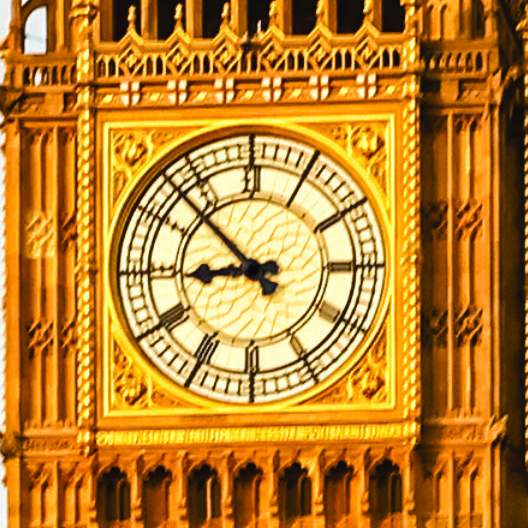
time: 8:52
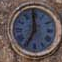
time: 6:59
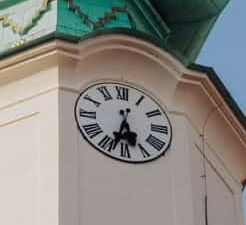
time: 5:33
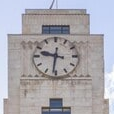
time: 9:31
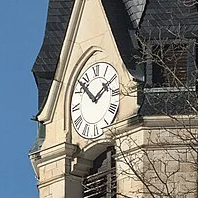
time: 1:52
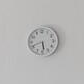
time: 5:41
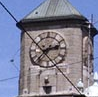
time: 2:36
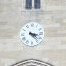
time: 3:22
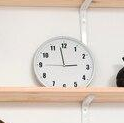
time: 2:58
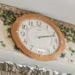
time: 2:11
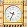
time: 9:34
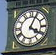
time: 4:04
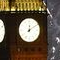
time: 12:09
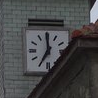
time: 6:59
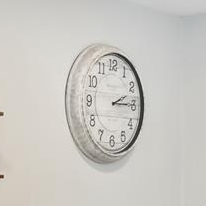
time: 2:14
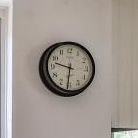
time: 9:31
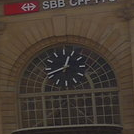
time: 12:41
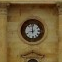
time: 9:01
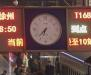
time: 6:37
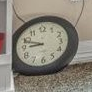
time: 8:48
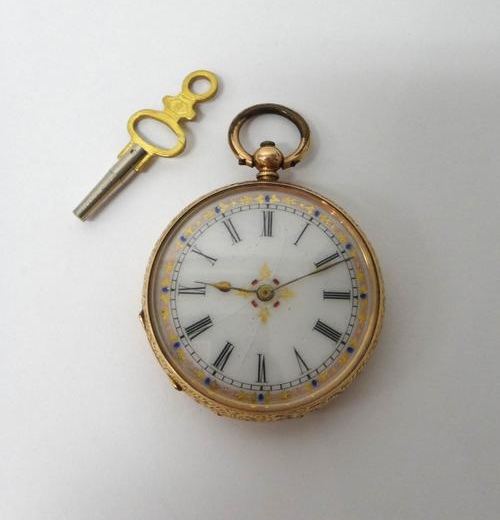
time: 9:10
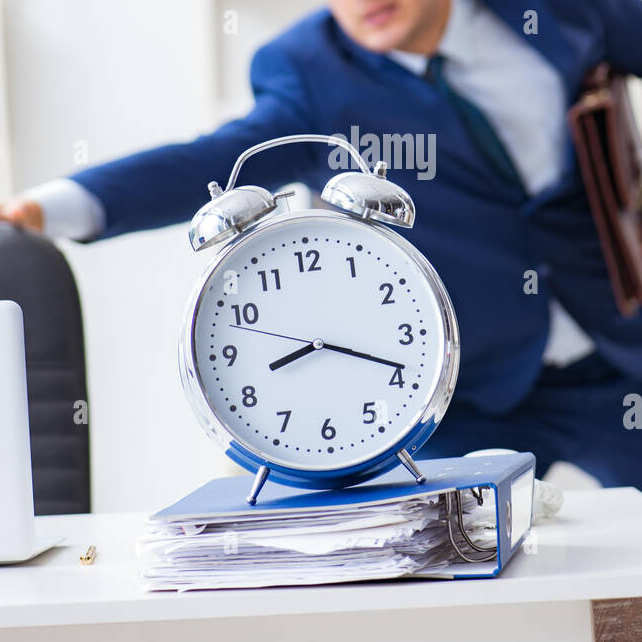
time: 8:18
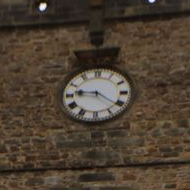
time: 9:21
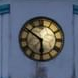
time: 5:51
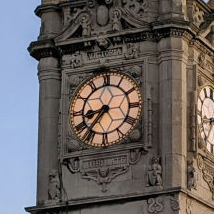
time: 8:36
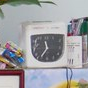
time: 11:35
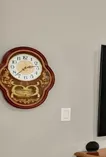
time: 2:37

- - - - -

你的任务. 从上面所有记录中摘出以“time”开头的每一行，逐字照抄，图片不要放进回答。

书面回答.
time: 8:52
time: 6:59
time: 5:33
time: 9:31
time: 1:52
time: 5:41
time: 2:36
time: 3:22
time: 2:58
time: 2:11
time: 9:34
time: 4:04
time: 12:09
time: 6:59
time: 2:14
time: 9:31
time: 12:41
time: 9:01
time: 6:37
time: 8:48
time: 9:10
time: 8:18
time: 9:21
time: 5:51
time: 8:36
time: 11:35
time: 2:37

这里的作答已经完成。